Do hyperparameters have some sort of multicollinearity/dependencies between them?
Because if, for the sake of argument we assume that they are totally independent of each other, then we wouldn’t need ALL combinations using Grid Search right? We could just do it as shown in the lab, tuning one hyperparameter at a time using training and validation accuracy plots. Looking for some intuition around this. Thank you
The lab explored these two hyperparameters: max_depth , min_samples_split. Speaking of interdependence, do you think any value of min_samples_split can make some max_depth values meaningless? For the sake of discussion, let’s consider our training set to have 100 samples.
Of course they are inter-dependent with each other, the entire model is connected with all its parts, all its parameters are dependent on each other be it heavily or lightly.

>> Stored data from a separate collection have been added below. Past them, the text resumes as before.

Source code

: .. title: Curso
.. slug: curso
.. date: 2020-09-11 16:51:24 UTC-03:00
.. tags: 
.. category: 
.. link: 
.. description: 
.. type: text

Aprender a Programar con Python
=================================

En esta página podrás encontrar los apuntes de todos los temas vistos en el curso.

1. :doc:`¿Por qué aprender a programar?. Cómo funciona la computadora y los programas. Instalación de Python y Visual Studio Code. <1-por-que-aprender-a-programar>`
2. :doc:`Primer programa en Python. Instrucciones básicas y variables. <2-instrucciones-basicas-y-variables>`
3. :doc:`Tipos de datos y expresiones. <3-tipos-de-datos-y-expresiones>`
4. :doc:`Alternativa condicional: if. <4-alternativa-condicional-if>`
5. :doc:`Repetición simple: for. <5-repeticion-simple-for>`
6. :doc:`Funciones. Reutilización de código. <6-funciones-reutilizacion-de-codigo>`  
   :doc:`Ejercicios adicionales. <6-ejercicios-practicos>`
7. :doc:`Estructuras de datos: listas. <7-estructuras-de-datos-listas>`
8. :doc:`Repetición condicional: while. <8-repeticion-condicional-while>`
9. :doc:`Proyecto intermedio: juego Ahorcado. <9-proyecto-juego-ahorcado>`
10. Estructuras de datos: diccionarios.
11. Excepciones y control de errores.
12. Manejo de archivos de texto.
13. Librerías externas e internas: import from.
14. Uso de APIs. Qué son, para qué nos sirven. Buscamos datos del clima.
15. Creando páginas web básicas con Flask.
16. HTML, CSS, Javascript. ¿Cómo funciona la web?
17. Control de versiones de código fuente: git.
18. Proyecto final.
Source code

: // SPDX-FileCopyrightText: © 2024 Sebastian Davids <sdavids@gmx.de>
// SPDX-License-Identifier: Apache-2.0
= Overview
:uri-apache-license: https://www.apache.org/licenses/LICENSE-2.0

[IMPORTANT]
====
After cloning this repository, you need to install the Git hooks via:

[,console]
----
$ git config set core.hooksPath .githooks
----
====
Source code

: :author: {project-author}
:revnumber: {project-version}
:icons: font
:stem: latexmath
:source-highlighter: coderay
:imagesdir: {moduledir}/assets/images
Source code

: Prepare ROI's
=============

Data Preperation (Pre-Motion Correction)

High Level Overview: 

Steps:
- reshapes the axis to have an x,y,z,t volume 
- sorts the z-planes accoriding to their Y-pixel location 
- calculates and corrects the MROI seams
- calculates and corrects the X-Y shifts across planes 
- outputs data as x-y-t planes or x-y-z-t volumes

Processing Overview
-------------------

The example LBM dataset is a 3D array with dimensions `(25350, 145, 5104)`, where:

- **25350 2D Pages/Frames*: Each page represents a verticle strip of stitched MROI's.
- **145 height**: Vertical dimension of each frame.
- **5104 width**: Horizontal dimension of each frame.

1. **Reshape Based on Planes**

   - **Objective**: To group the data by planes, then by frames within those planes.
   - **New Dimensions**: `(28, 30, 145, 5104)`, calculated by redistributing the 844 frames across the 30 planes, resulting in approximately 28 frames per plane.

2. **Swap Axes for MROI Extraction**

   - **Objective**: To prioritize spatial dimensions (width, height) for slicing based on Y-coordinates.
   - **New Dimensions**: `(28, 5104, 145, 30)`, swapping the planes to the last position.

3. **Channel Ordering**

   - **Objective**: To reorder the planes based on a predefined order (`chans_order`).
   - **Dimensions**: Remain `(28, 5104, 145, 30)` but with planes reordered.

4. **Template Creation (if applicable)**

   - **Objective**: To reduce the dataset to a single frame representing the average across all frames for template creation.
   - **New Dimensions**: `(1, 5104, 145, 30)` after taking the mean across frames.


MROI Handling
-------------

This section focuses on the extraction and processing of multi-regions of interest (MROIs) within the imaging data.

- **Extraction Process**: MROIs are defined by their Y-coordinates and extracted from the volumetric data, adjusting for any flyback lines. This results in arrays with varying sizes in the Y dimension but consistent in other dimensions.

I don’t know the dependence relation in your particular case, but I am sure there is one!
Thank you @rmwkwok and @gent.spah for your quick replies. While asking the question, I was primarily thinking around features being independent of one another so the model can be robust, so I took the same thought process to hyperparameters.
Yes, I do see now that max depth and min samples split are not totally independent, they would have a tendency towards negative correlation. Again, thank you for your help.
You are welcome, @TanaySontakke! In fact, I believe that it is a necessary step for every learner to think about that interdependence when they learn about decision-tree-based models.
You have asked a great question indeed , and provided a good answer for the pair of examples we have covered here.